The answer must be every line of the data that holds the word "Förderverein".
Source material Start Marker
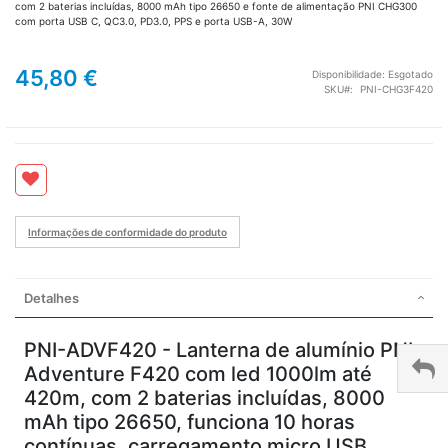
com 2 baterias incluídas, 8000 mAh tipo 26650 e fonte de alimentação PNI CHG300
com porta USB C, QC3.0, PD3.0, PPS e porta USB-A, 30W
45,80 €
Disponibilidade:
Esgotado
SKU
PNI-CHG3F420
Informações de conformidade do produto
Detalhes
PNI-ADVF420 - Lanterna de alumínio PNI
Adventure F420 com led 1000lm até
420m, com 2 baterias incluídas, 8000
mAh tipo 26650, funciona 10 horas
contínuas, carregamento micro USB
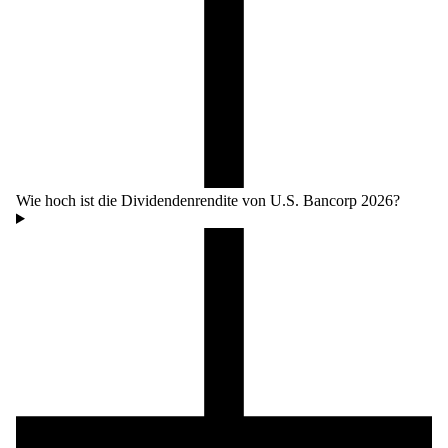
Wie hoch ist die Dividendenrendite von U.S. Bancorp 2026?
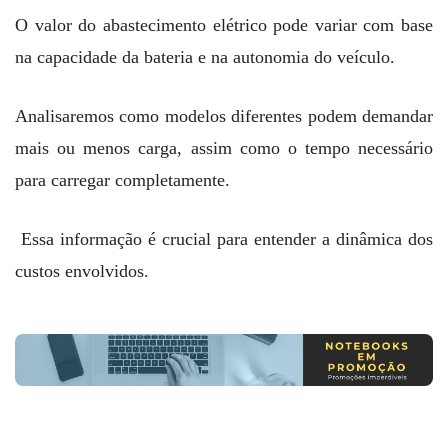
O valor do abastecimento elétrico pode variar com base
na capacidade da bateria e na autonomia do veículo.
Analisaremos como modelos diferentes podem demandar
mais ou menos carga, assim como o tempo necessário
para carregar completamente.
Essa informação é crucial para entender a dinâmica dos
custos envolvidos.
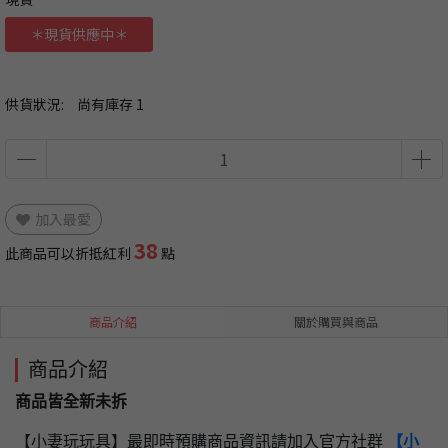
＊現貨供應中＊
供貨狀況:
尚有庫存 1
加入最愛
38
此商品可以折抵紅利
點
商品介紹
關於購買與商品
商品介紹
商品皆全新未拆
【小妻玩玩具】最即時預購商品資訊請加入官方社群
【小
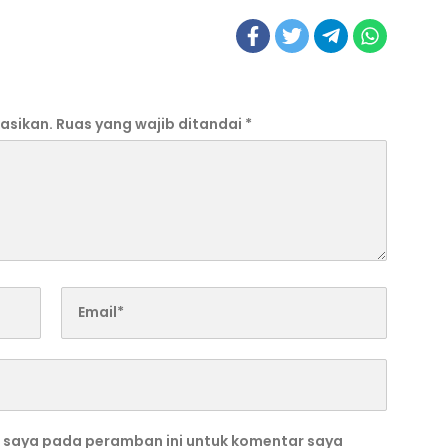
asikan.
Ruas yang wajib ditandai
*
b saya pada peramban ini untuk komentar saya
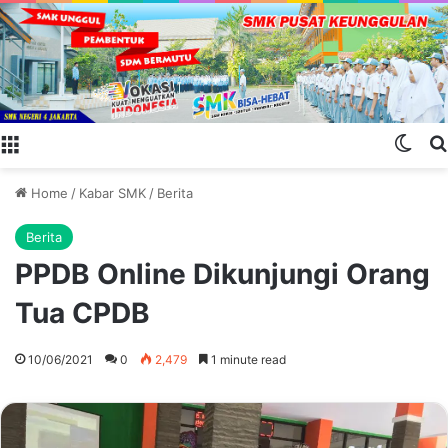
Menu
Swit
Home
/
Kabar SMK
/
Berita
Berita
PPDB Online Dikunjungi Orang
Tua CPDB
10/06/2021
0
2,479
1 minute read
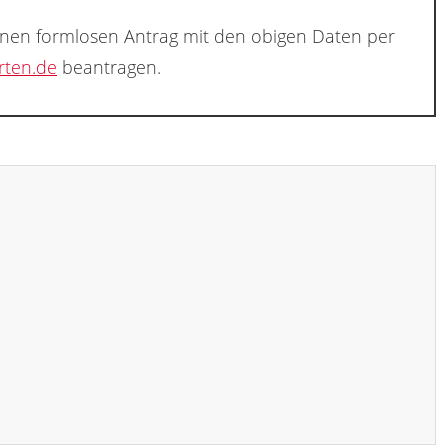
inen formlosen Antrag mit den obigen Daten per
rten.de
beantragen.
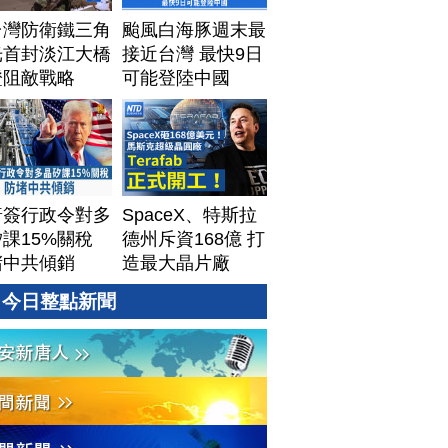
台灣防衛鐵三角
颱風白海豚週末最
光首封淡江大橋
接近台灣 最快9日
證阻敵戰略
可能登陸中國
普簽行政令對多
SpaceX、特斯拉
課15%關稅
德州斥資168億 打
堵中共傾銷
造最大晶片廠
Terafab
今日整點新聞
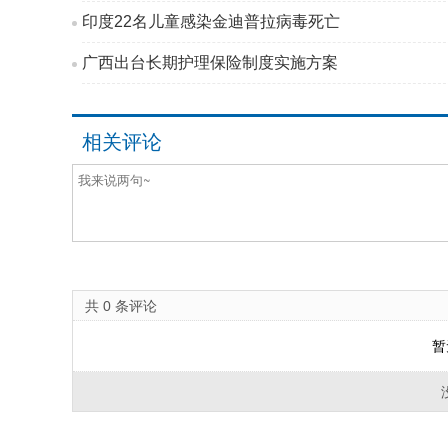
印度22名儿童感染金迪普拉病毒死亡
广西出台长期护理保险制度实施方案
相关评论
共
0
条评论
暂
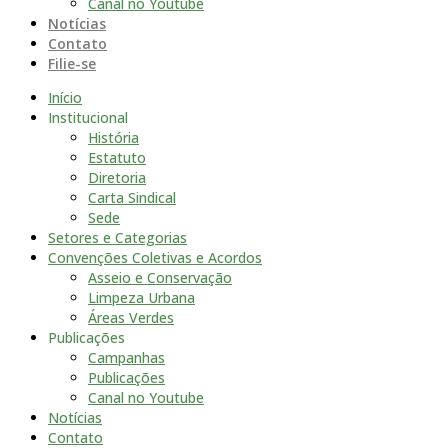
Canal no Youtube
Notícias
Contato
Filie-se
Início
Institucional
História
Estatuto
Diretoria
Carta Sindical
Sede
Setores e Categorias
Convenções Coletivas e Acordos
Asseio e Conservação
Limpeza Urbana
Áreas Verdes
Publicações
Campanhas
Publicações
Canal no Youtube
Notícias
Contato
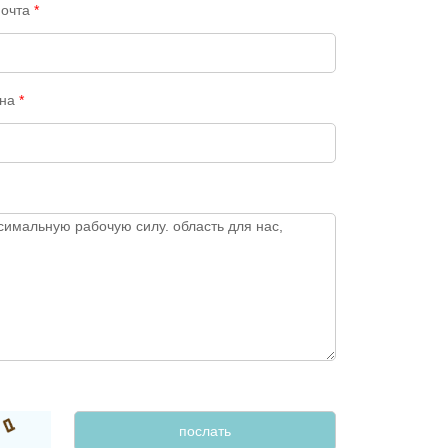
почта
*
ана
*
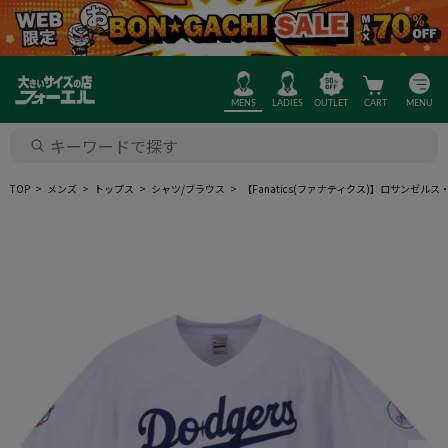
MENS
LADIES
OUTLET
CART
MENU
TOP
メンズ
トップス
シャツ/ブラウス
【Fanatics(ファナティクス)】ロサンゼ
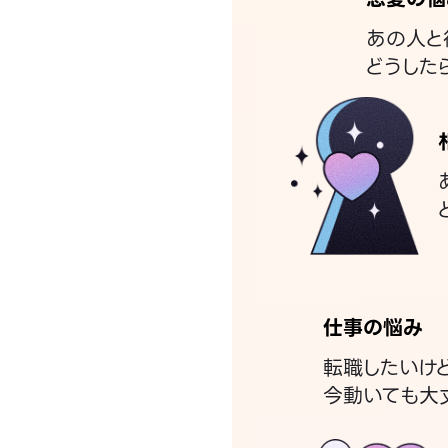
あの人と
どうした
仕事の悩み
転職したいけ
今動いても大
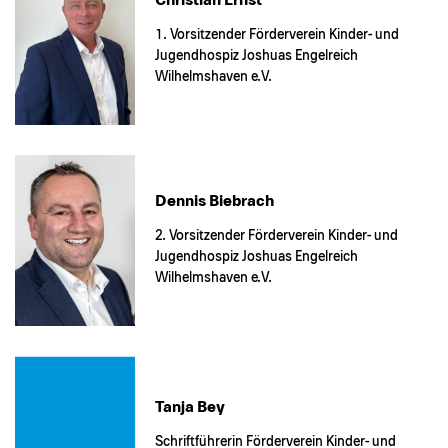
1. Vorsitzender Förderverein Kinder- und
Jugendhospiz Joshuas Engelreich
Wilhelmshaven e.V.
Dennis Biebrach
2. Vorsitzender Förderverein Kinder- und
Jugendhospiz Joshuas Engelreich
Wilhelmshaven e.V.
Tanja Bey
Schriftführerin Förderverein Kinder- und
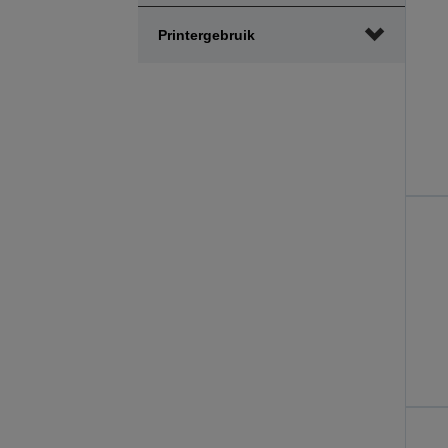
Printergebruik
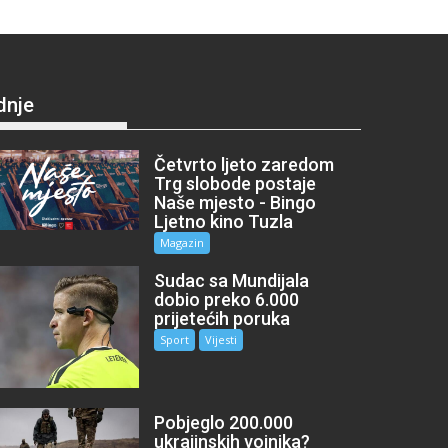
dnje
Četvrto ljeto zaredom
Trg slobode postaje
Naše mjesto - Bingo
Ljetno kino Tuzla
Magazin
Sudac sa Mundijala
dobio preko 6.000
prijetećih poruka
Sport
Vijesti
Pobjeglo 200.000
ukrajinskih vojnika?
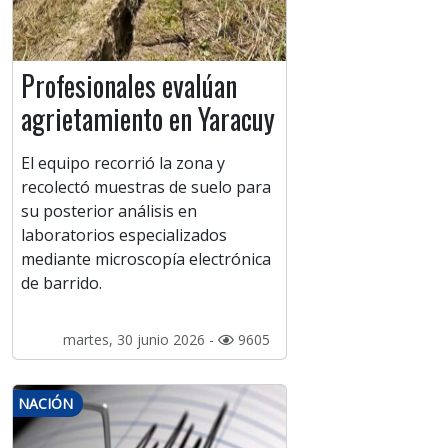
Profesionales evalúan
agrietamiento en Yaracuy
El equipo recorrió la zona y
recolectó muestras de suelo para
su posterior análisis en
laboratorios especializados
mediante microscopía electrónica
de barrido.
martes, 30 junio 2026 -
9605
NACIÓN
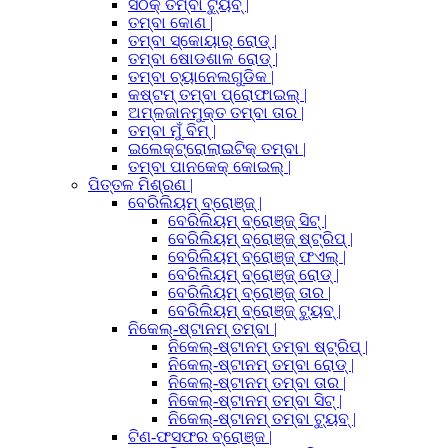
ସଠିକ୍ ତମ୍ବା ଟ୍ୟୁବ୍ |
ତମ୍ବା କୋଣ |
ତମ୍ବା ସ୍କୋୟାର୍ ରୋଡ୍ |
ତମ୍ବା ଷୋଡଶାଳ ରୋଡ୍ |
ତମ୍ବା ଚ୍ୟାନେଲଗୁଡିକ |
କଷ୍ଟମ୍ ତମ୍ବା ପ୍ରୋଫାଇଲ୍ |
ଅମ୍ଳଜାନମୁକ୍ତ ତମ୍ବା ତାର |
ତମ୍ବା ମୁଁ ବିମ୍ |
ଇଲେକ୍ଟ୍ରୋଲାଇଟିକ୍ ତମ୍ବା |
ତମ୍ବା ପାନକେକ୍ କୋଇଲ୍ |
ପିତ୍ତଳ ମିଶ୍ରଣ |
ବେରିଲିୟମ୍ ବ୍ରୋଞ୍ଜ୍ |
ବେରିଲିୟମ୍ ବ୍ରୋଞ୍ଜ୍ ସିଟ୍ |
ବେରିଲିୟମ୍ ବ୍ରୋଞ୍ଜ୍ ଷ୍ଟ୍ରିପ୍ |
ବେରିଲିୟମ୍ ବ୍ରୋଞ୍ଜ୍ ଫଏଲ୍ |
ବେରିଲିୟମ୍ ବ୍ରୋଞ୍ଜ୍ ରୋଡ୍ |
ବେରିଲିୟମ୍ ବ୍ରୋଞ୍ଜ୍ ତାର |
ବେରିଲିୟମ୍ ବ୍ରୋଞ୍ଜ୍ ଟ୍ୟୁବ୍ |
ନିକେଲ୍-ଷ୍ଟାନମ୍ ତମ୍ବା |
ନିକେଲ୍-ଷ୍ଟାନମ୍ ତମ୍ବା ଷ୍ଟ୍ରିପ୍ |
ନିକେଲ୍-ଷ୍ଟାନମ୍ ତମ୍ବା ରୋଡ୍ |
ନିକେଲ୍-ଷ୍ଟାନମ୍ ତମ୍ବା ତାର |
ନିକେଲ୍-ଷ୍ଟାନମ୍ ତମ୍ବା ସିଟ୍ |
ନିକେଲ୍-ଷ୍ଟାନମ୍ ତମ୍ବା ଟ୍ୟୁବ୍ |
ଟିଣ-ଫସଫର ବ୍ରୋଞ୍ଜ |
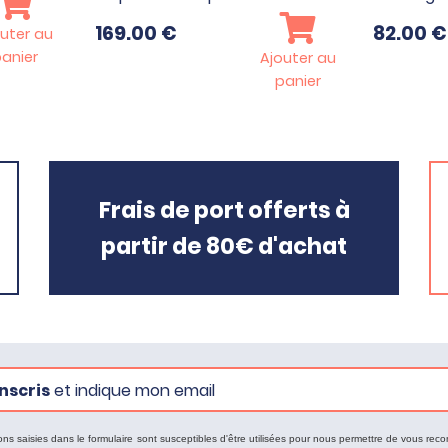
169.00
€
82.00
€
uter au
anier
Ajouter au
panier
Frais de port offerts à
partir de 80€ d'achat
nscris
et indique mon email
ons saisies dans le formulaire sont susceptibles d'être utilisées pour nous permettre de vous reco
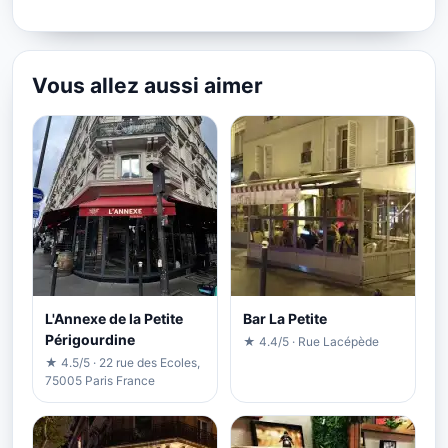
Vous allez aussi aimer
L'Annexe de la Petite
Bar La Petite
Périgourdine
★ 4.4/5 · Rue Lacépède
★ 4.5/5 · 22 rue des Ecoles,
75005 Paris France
Source material End Marker
▶ _Task answer_:
1. Vorsitzender Förderverein Kinder- und
2. Vorsitzender Förderverein Kinder- und
Schriftführerin Förderverein Kinder- und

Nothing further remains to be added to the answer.